# Coordination Exercises (Orange - Purple - Blue - Green)..........



## Goldendragon7 (Oct 7, 2003)

Does anyone do them...... why or why not?

:asian:


----------



## Shodan (Oct 7, 2003)

Does this include something called a "coordination set"?  I have had 7 different Kenpo instructors in my 17 years studying the art and only one ever taught me something with the name "coordination" to it......that being the "coordination set".  I still practice that on my own from time to time but I am not sure why my current instructor or none of the others ever taught any more of that type of thing......I will ask!!

:asian:  :karate:


----------



## Brother John (Oct 7, 2003)

I practice the coordination sets, I & II.
They aren't an official part of the AKKI curiculum...
but I do them, cuz I likes'm.

Two is like proof that Billy Blanks wasn't the first to think of the "TaeBo" concept.   

Your Brother
John


----------



## Goldendragon7 (Oct 8, 2003)

> _Originally posted by Shodan _*
> Does this include something called a "coordination set"?  :asian:  :karate:
> *



No, The Coordination sets # 1 & 2 are different, true they work on coordination but different than what I am talking about.

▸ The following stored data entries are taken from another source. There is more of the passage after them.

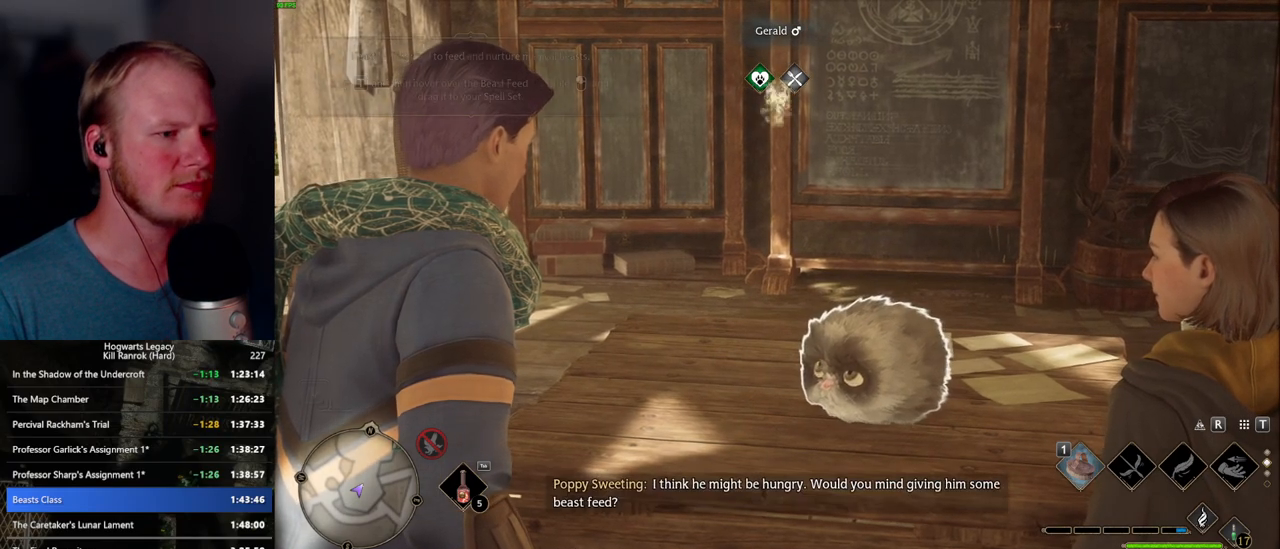
Gameplay with keyboard and mouse; each line is a JSON object with the keys and mouse buttons held at the frame after it. "events" lists presses ("down") and releases ("up") of ".", "/", "0", "1", "2", "3", "4", "5", "6", "7", "8", "9", "a", "alt_l", "alt_r", "b", "backslash", "backspace", "c", "caps_lock", "comma", "ctrl_l", "ctrl_r", "d", "e", "equals", "escape", "f", "f1", "f10", "f11", "f12", "f2", "f3", "f4", "f5", "f6", "f7", "f8", "f9", "g", "h", "i", "j", "k", "l", "lbracket", "m", "minus", "n", "o", "p", "q", "quote", "r", "rbracket", "return", "s", "semicolon", "shift_l", "shift_r", "space", "super_l", "super_r", "t", "tab", "tilde", "u", "v", "w", "x", "y", "z", "mouse_left", "mouse_wheel", "mouse_right", "mouse_mb4" and "mouse_mb5" between this image and that frame as [ms after this image, input, new state], when the widget could be followed in between. "mouse_left", "mouse_wheel", "mouse_right", "mouse_mb4", "mouse_mb5" = the "left", "wheel", "right", "mb4", "mb5" buttons of the "mouse" list. No other keys are recorded. "wheel" means that the mouse wheel is clicked or scrolled. Mouse movement is not recorded.
{"keys": [], "mouse": [], "events": [[234, "t", "down"], [350, "t", "up"]]}
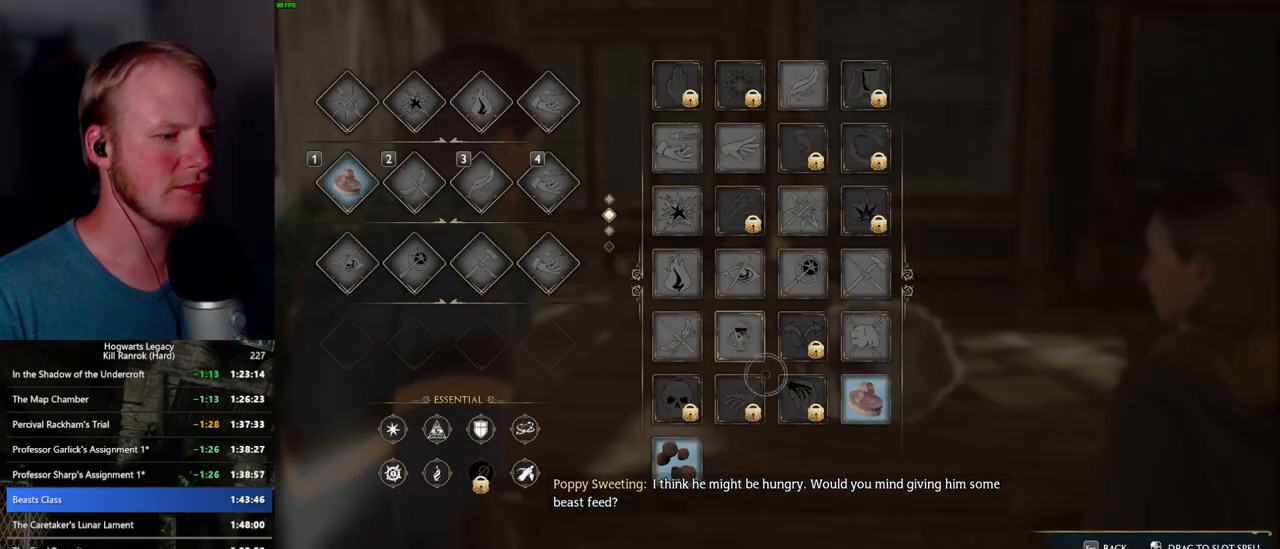
{"keys": [], "mouse": ["left"], "events": [[300, "mouse_left", "down"]]}
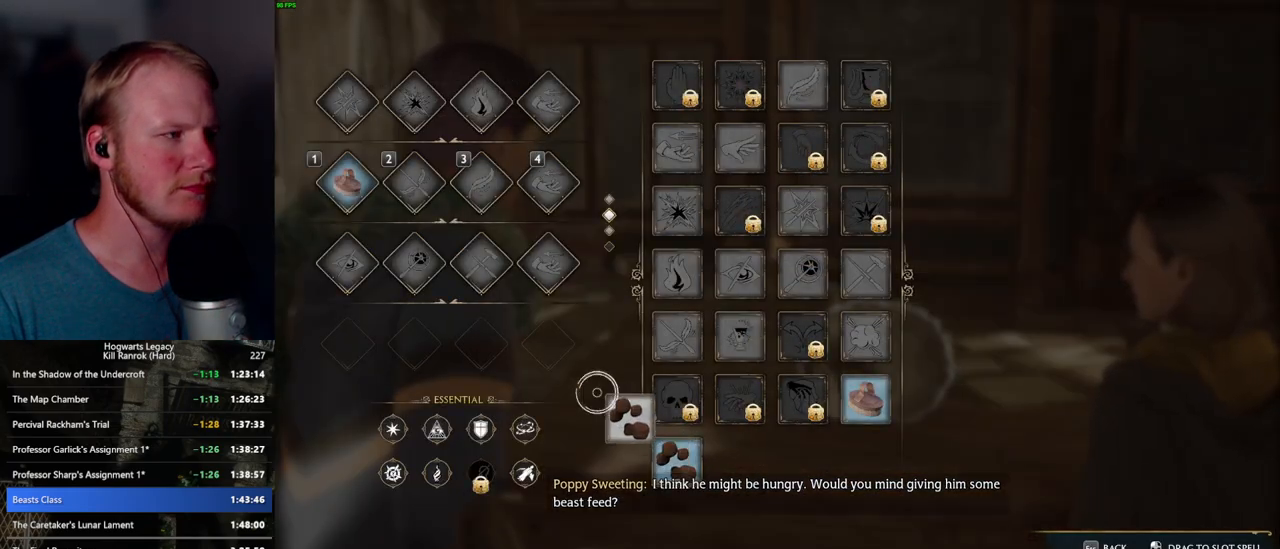
{"keys": [], "mouse": [], "events": [[450, "mouse_left", "up"]]}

This exercise is "initially" done from a training horse (a blocking exercise)

Example:
Orange Belt (100 possible combinations)
(a few of the 100 listed below)
1.  i - o
2.  d - o
3.  i - u
4.  u - o
5.  r-l -- l-r or r-r -- l-l
6.  innovations
-----------------------------
i = inward block
o = outward block
u = upward block
d = downward block
l = left arm
r = right arm

:asian:


----------



## Shodan (Oct 8, 2003)

Okay- I guess not then.......the only thing I can think of that is similar is something we do called the "Star Block" which is upward, inward, extended outward, downward, back elbow, pushdown, chamber.  We do this on alternating sides.

  :asian:  :karate:


----------



## Goldendragon7 (Oct 8, 2003)

> _Originally posted by Shodan _*
> Okay- I guess not then.......the only thing I can think of that is similar is something we do called the "Star Block" which is upward, inward, extended outward, downward, back elbow, pushdown, chamber. We do this on alternating sides. :asian: :karate: *



The Blocking Set # 1 and the "Star Block" are yet different drills.  I'll talk more about these in another post.

:asian:


----------



## Kenpomachine (Oct 8, 2003)

We do sometimes something similar, with the instructor calling the blocks out on the fly. It's also done on a horse stance, but I don't think they're preset or anything.

Is it near to your coordination exercises?


----------



## Michael Billings (Oct 8, 2003)

... as well as the leg exercises.  Of course I do not do them enough.

Suggestions or variations anyone?  Or do they need a bit more defining by GD7, Seig or Tess?

-MB


----------



## jeffkyle (Oct 8, 2003)

I am interested to see these in action.


----------



## KenpoTess (Oct 8, 2003)

The instructor calls out " Coordination exercise.. R-L"   until that is changed to LL or LR  or any of the combinations ..  r-l -- l-r or r-r -- l-l  it remains  what they call out.
The Blocking is important but how you arrive at each block is paramount.  The checking/ double factoring.. making sure the block comes from the outside of the check (which can become mind boggling at times *G*).. knowing when to check.. when to return your fist to your hip.. that's all part of Coordination exercise.  Not only does it build coordination but also makes your brain 'listen'    Builds your Left side if Right handed and vice versa.. just as 
doing the opposite sides of the Tecs ..
It also gives the instructor a chance to correct student's blocking technique, alignment.. anchoring of elbows, if they are torquing or not.. and with all the variations involved.. its' a great drill~! 


Just my thoughts 

Tess


----------



## parkerkarate (Feb 9, 2004)

I know the two coordination sets, unless there are others that I don't know about.


----------



## Chronuss (Feb 9, 2004)

Mr. C., do you count the kicking exercises as coordination exercises as well?


----------



## Goldendragon7 (Feb 10, 2004)

> _Originally posted by Chronuss _*
> Mr. C., do you count the kicking exercises as coordination exercises as well? *



No..... the "Coordination Exercises" are a specific set listed in the end of the training charts.

The Kicking Exercises are specifically for kicking..... even tho they do work on "leg"  Coordination.

:asian:


----------



## Les (Feb 13, 2004)

I have them written down for Orange and Purple, but that's all.

Now that you've put them in the front of my mind they'll be going into Monday's lesson plan.

Les


----------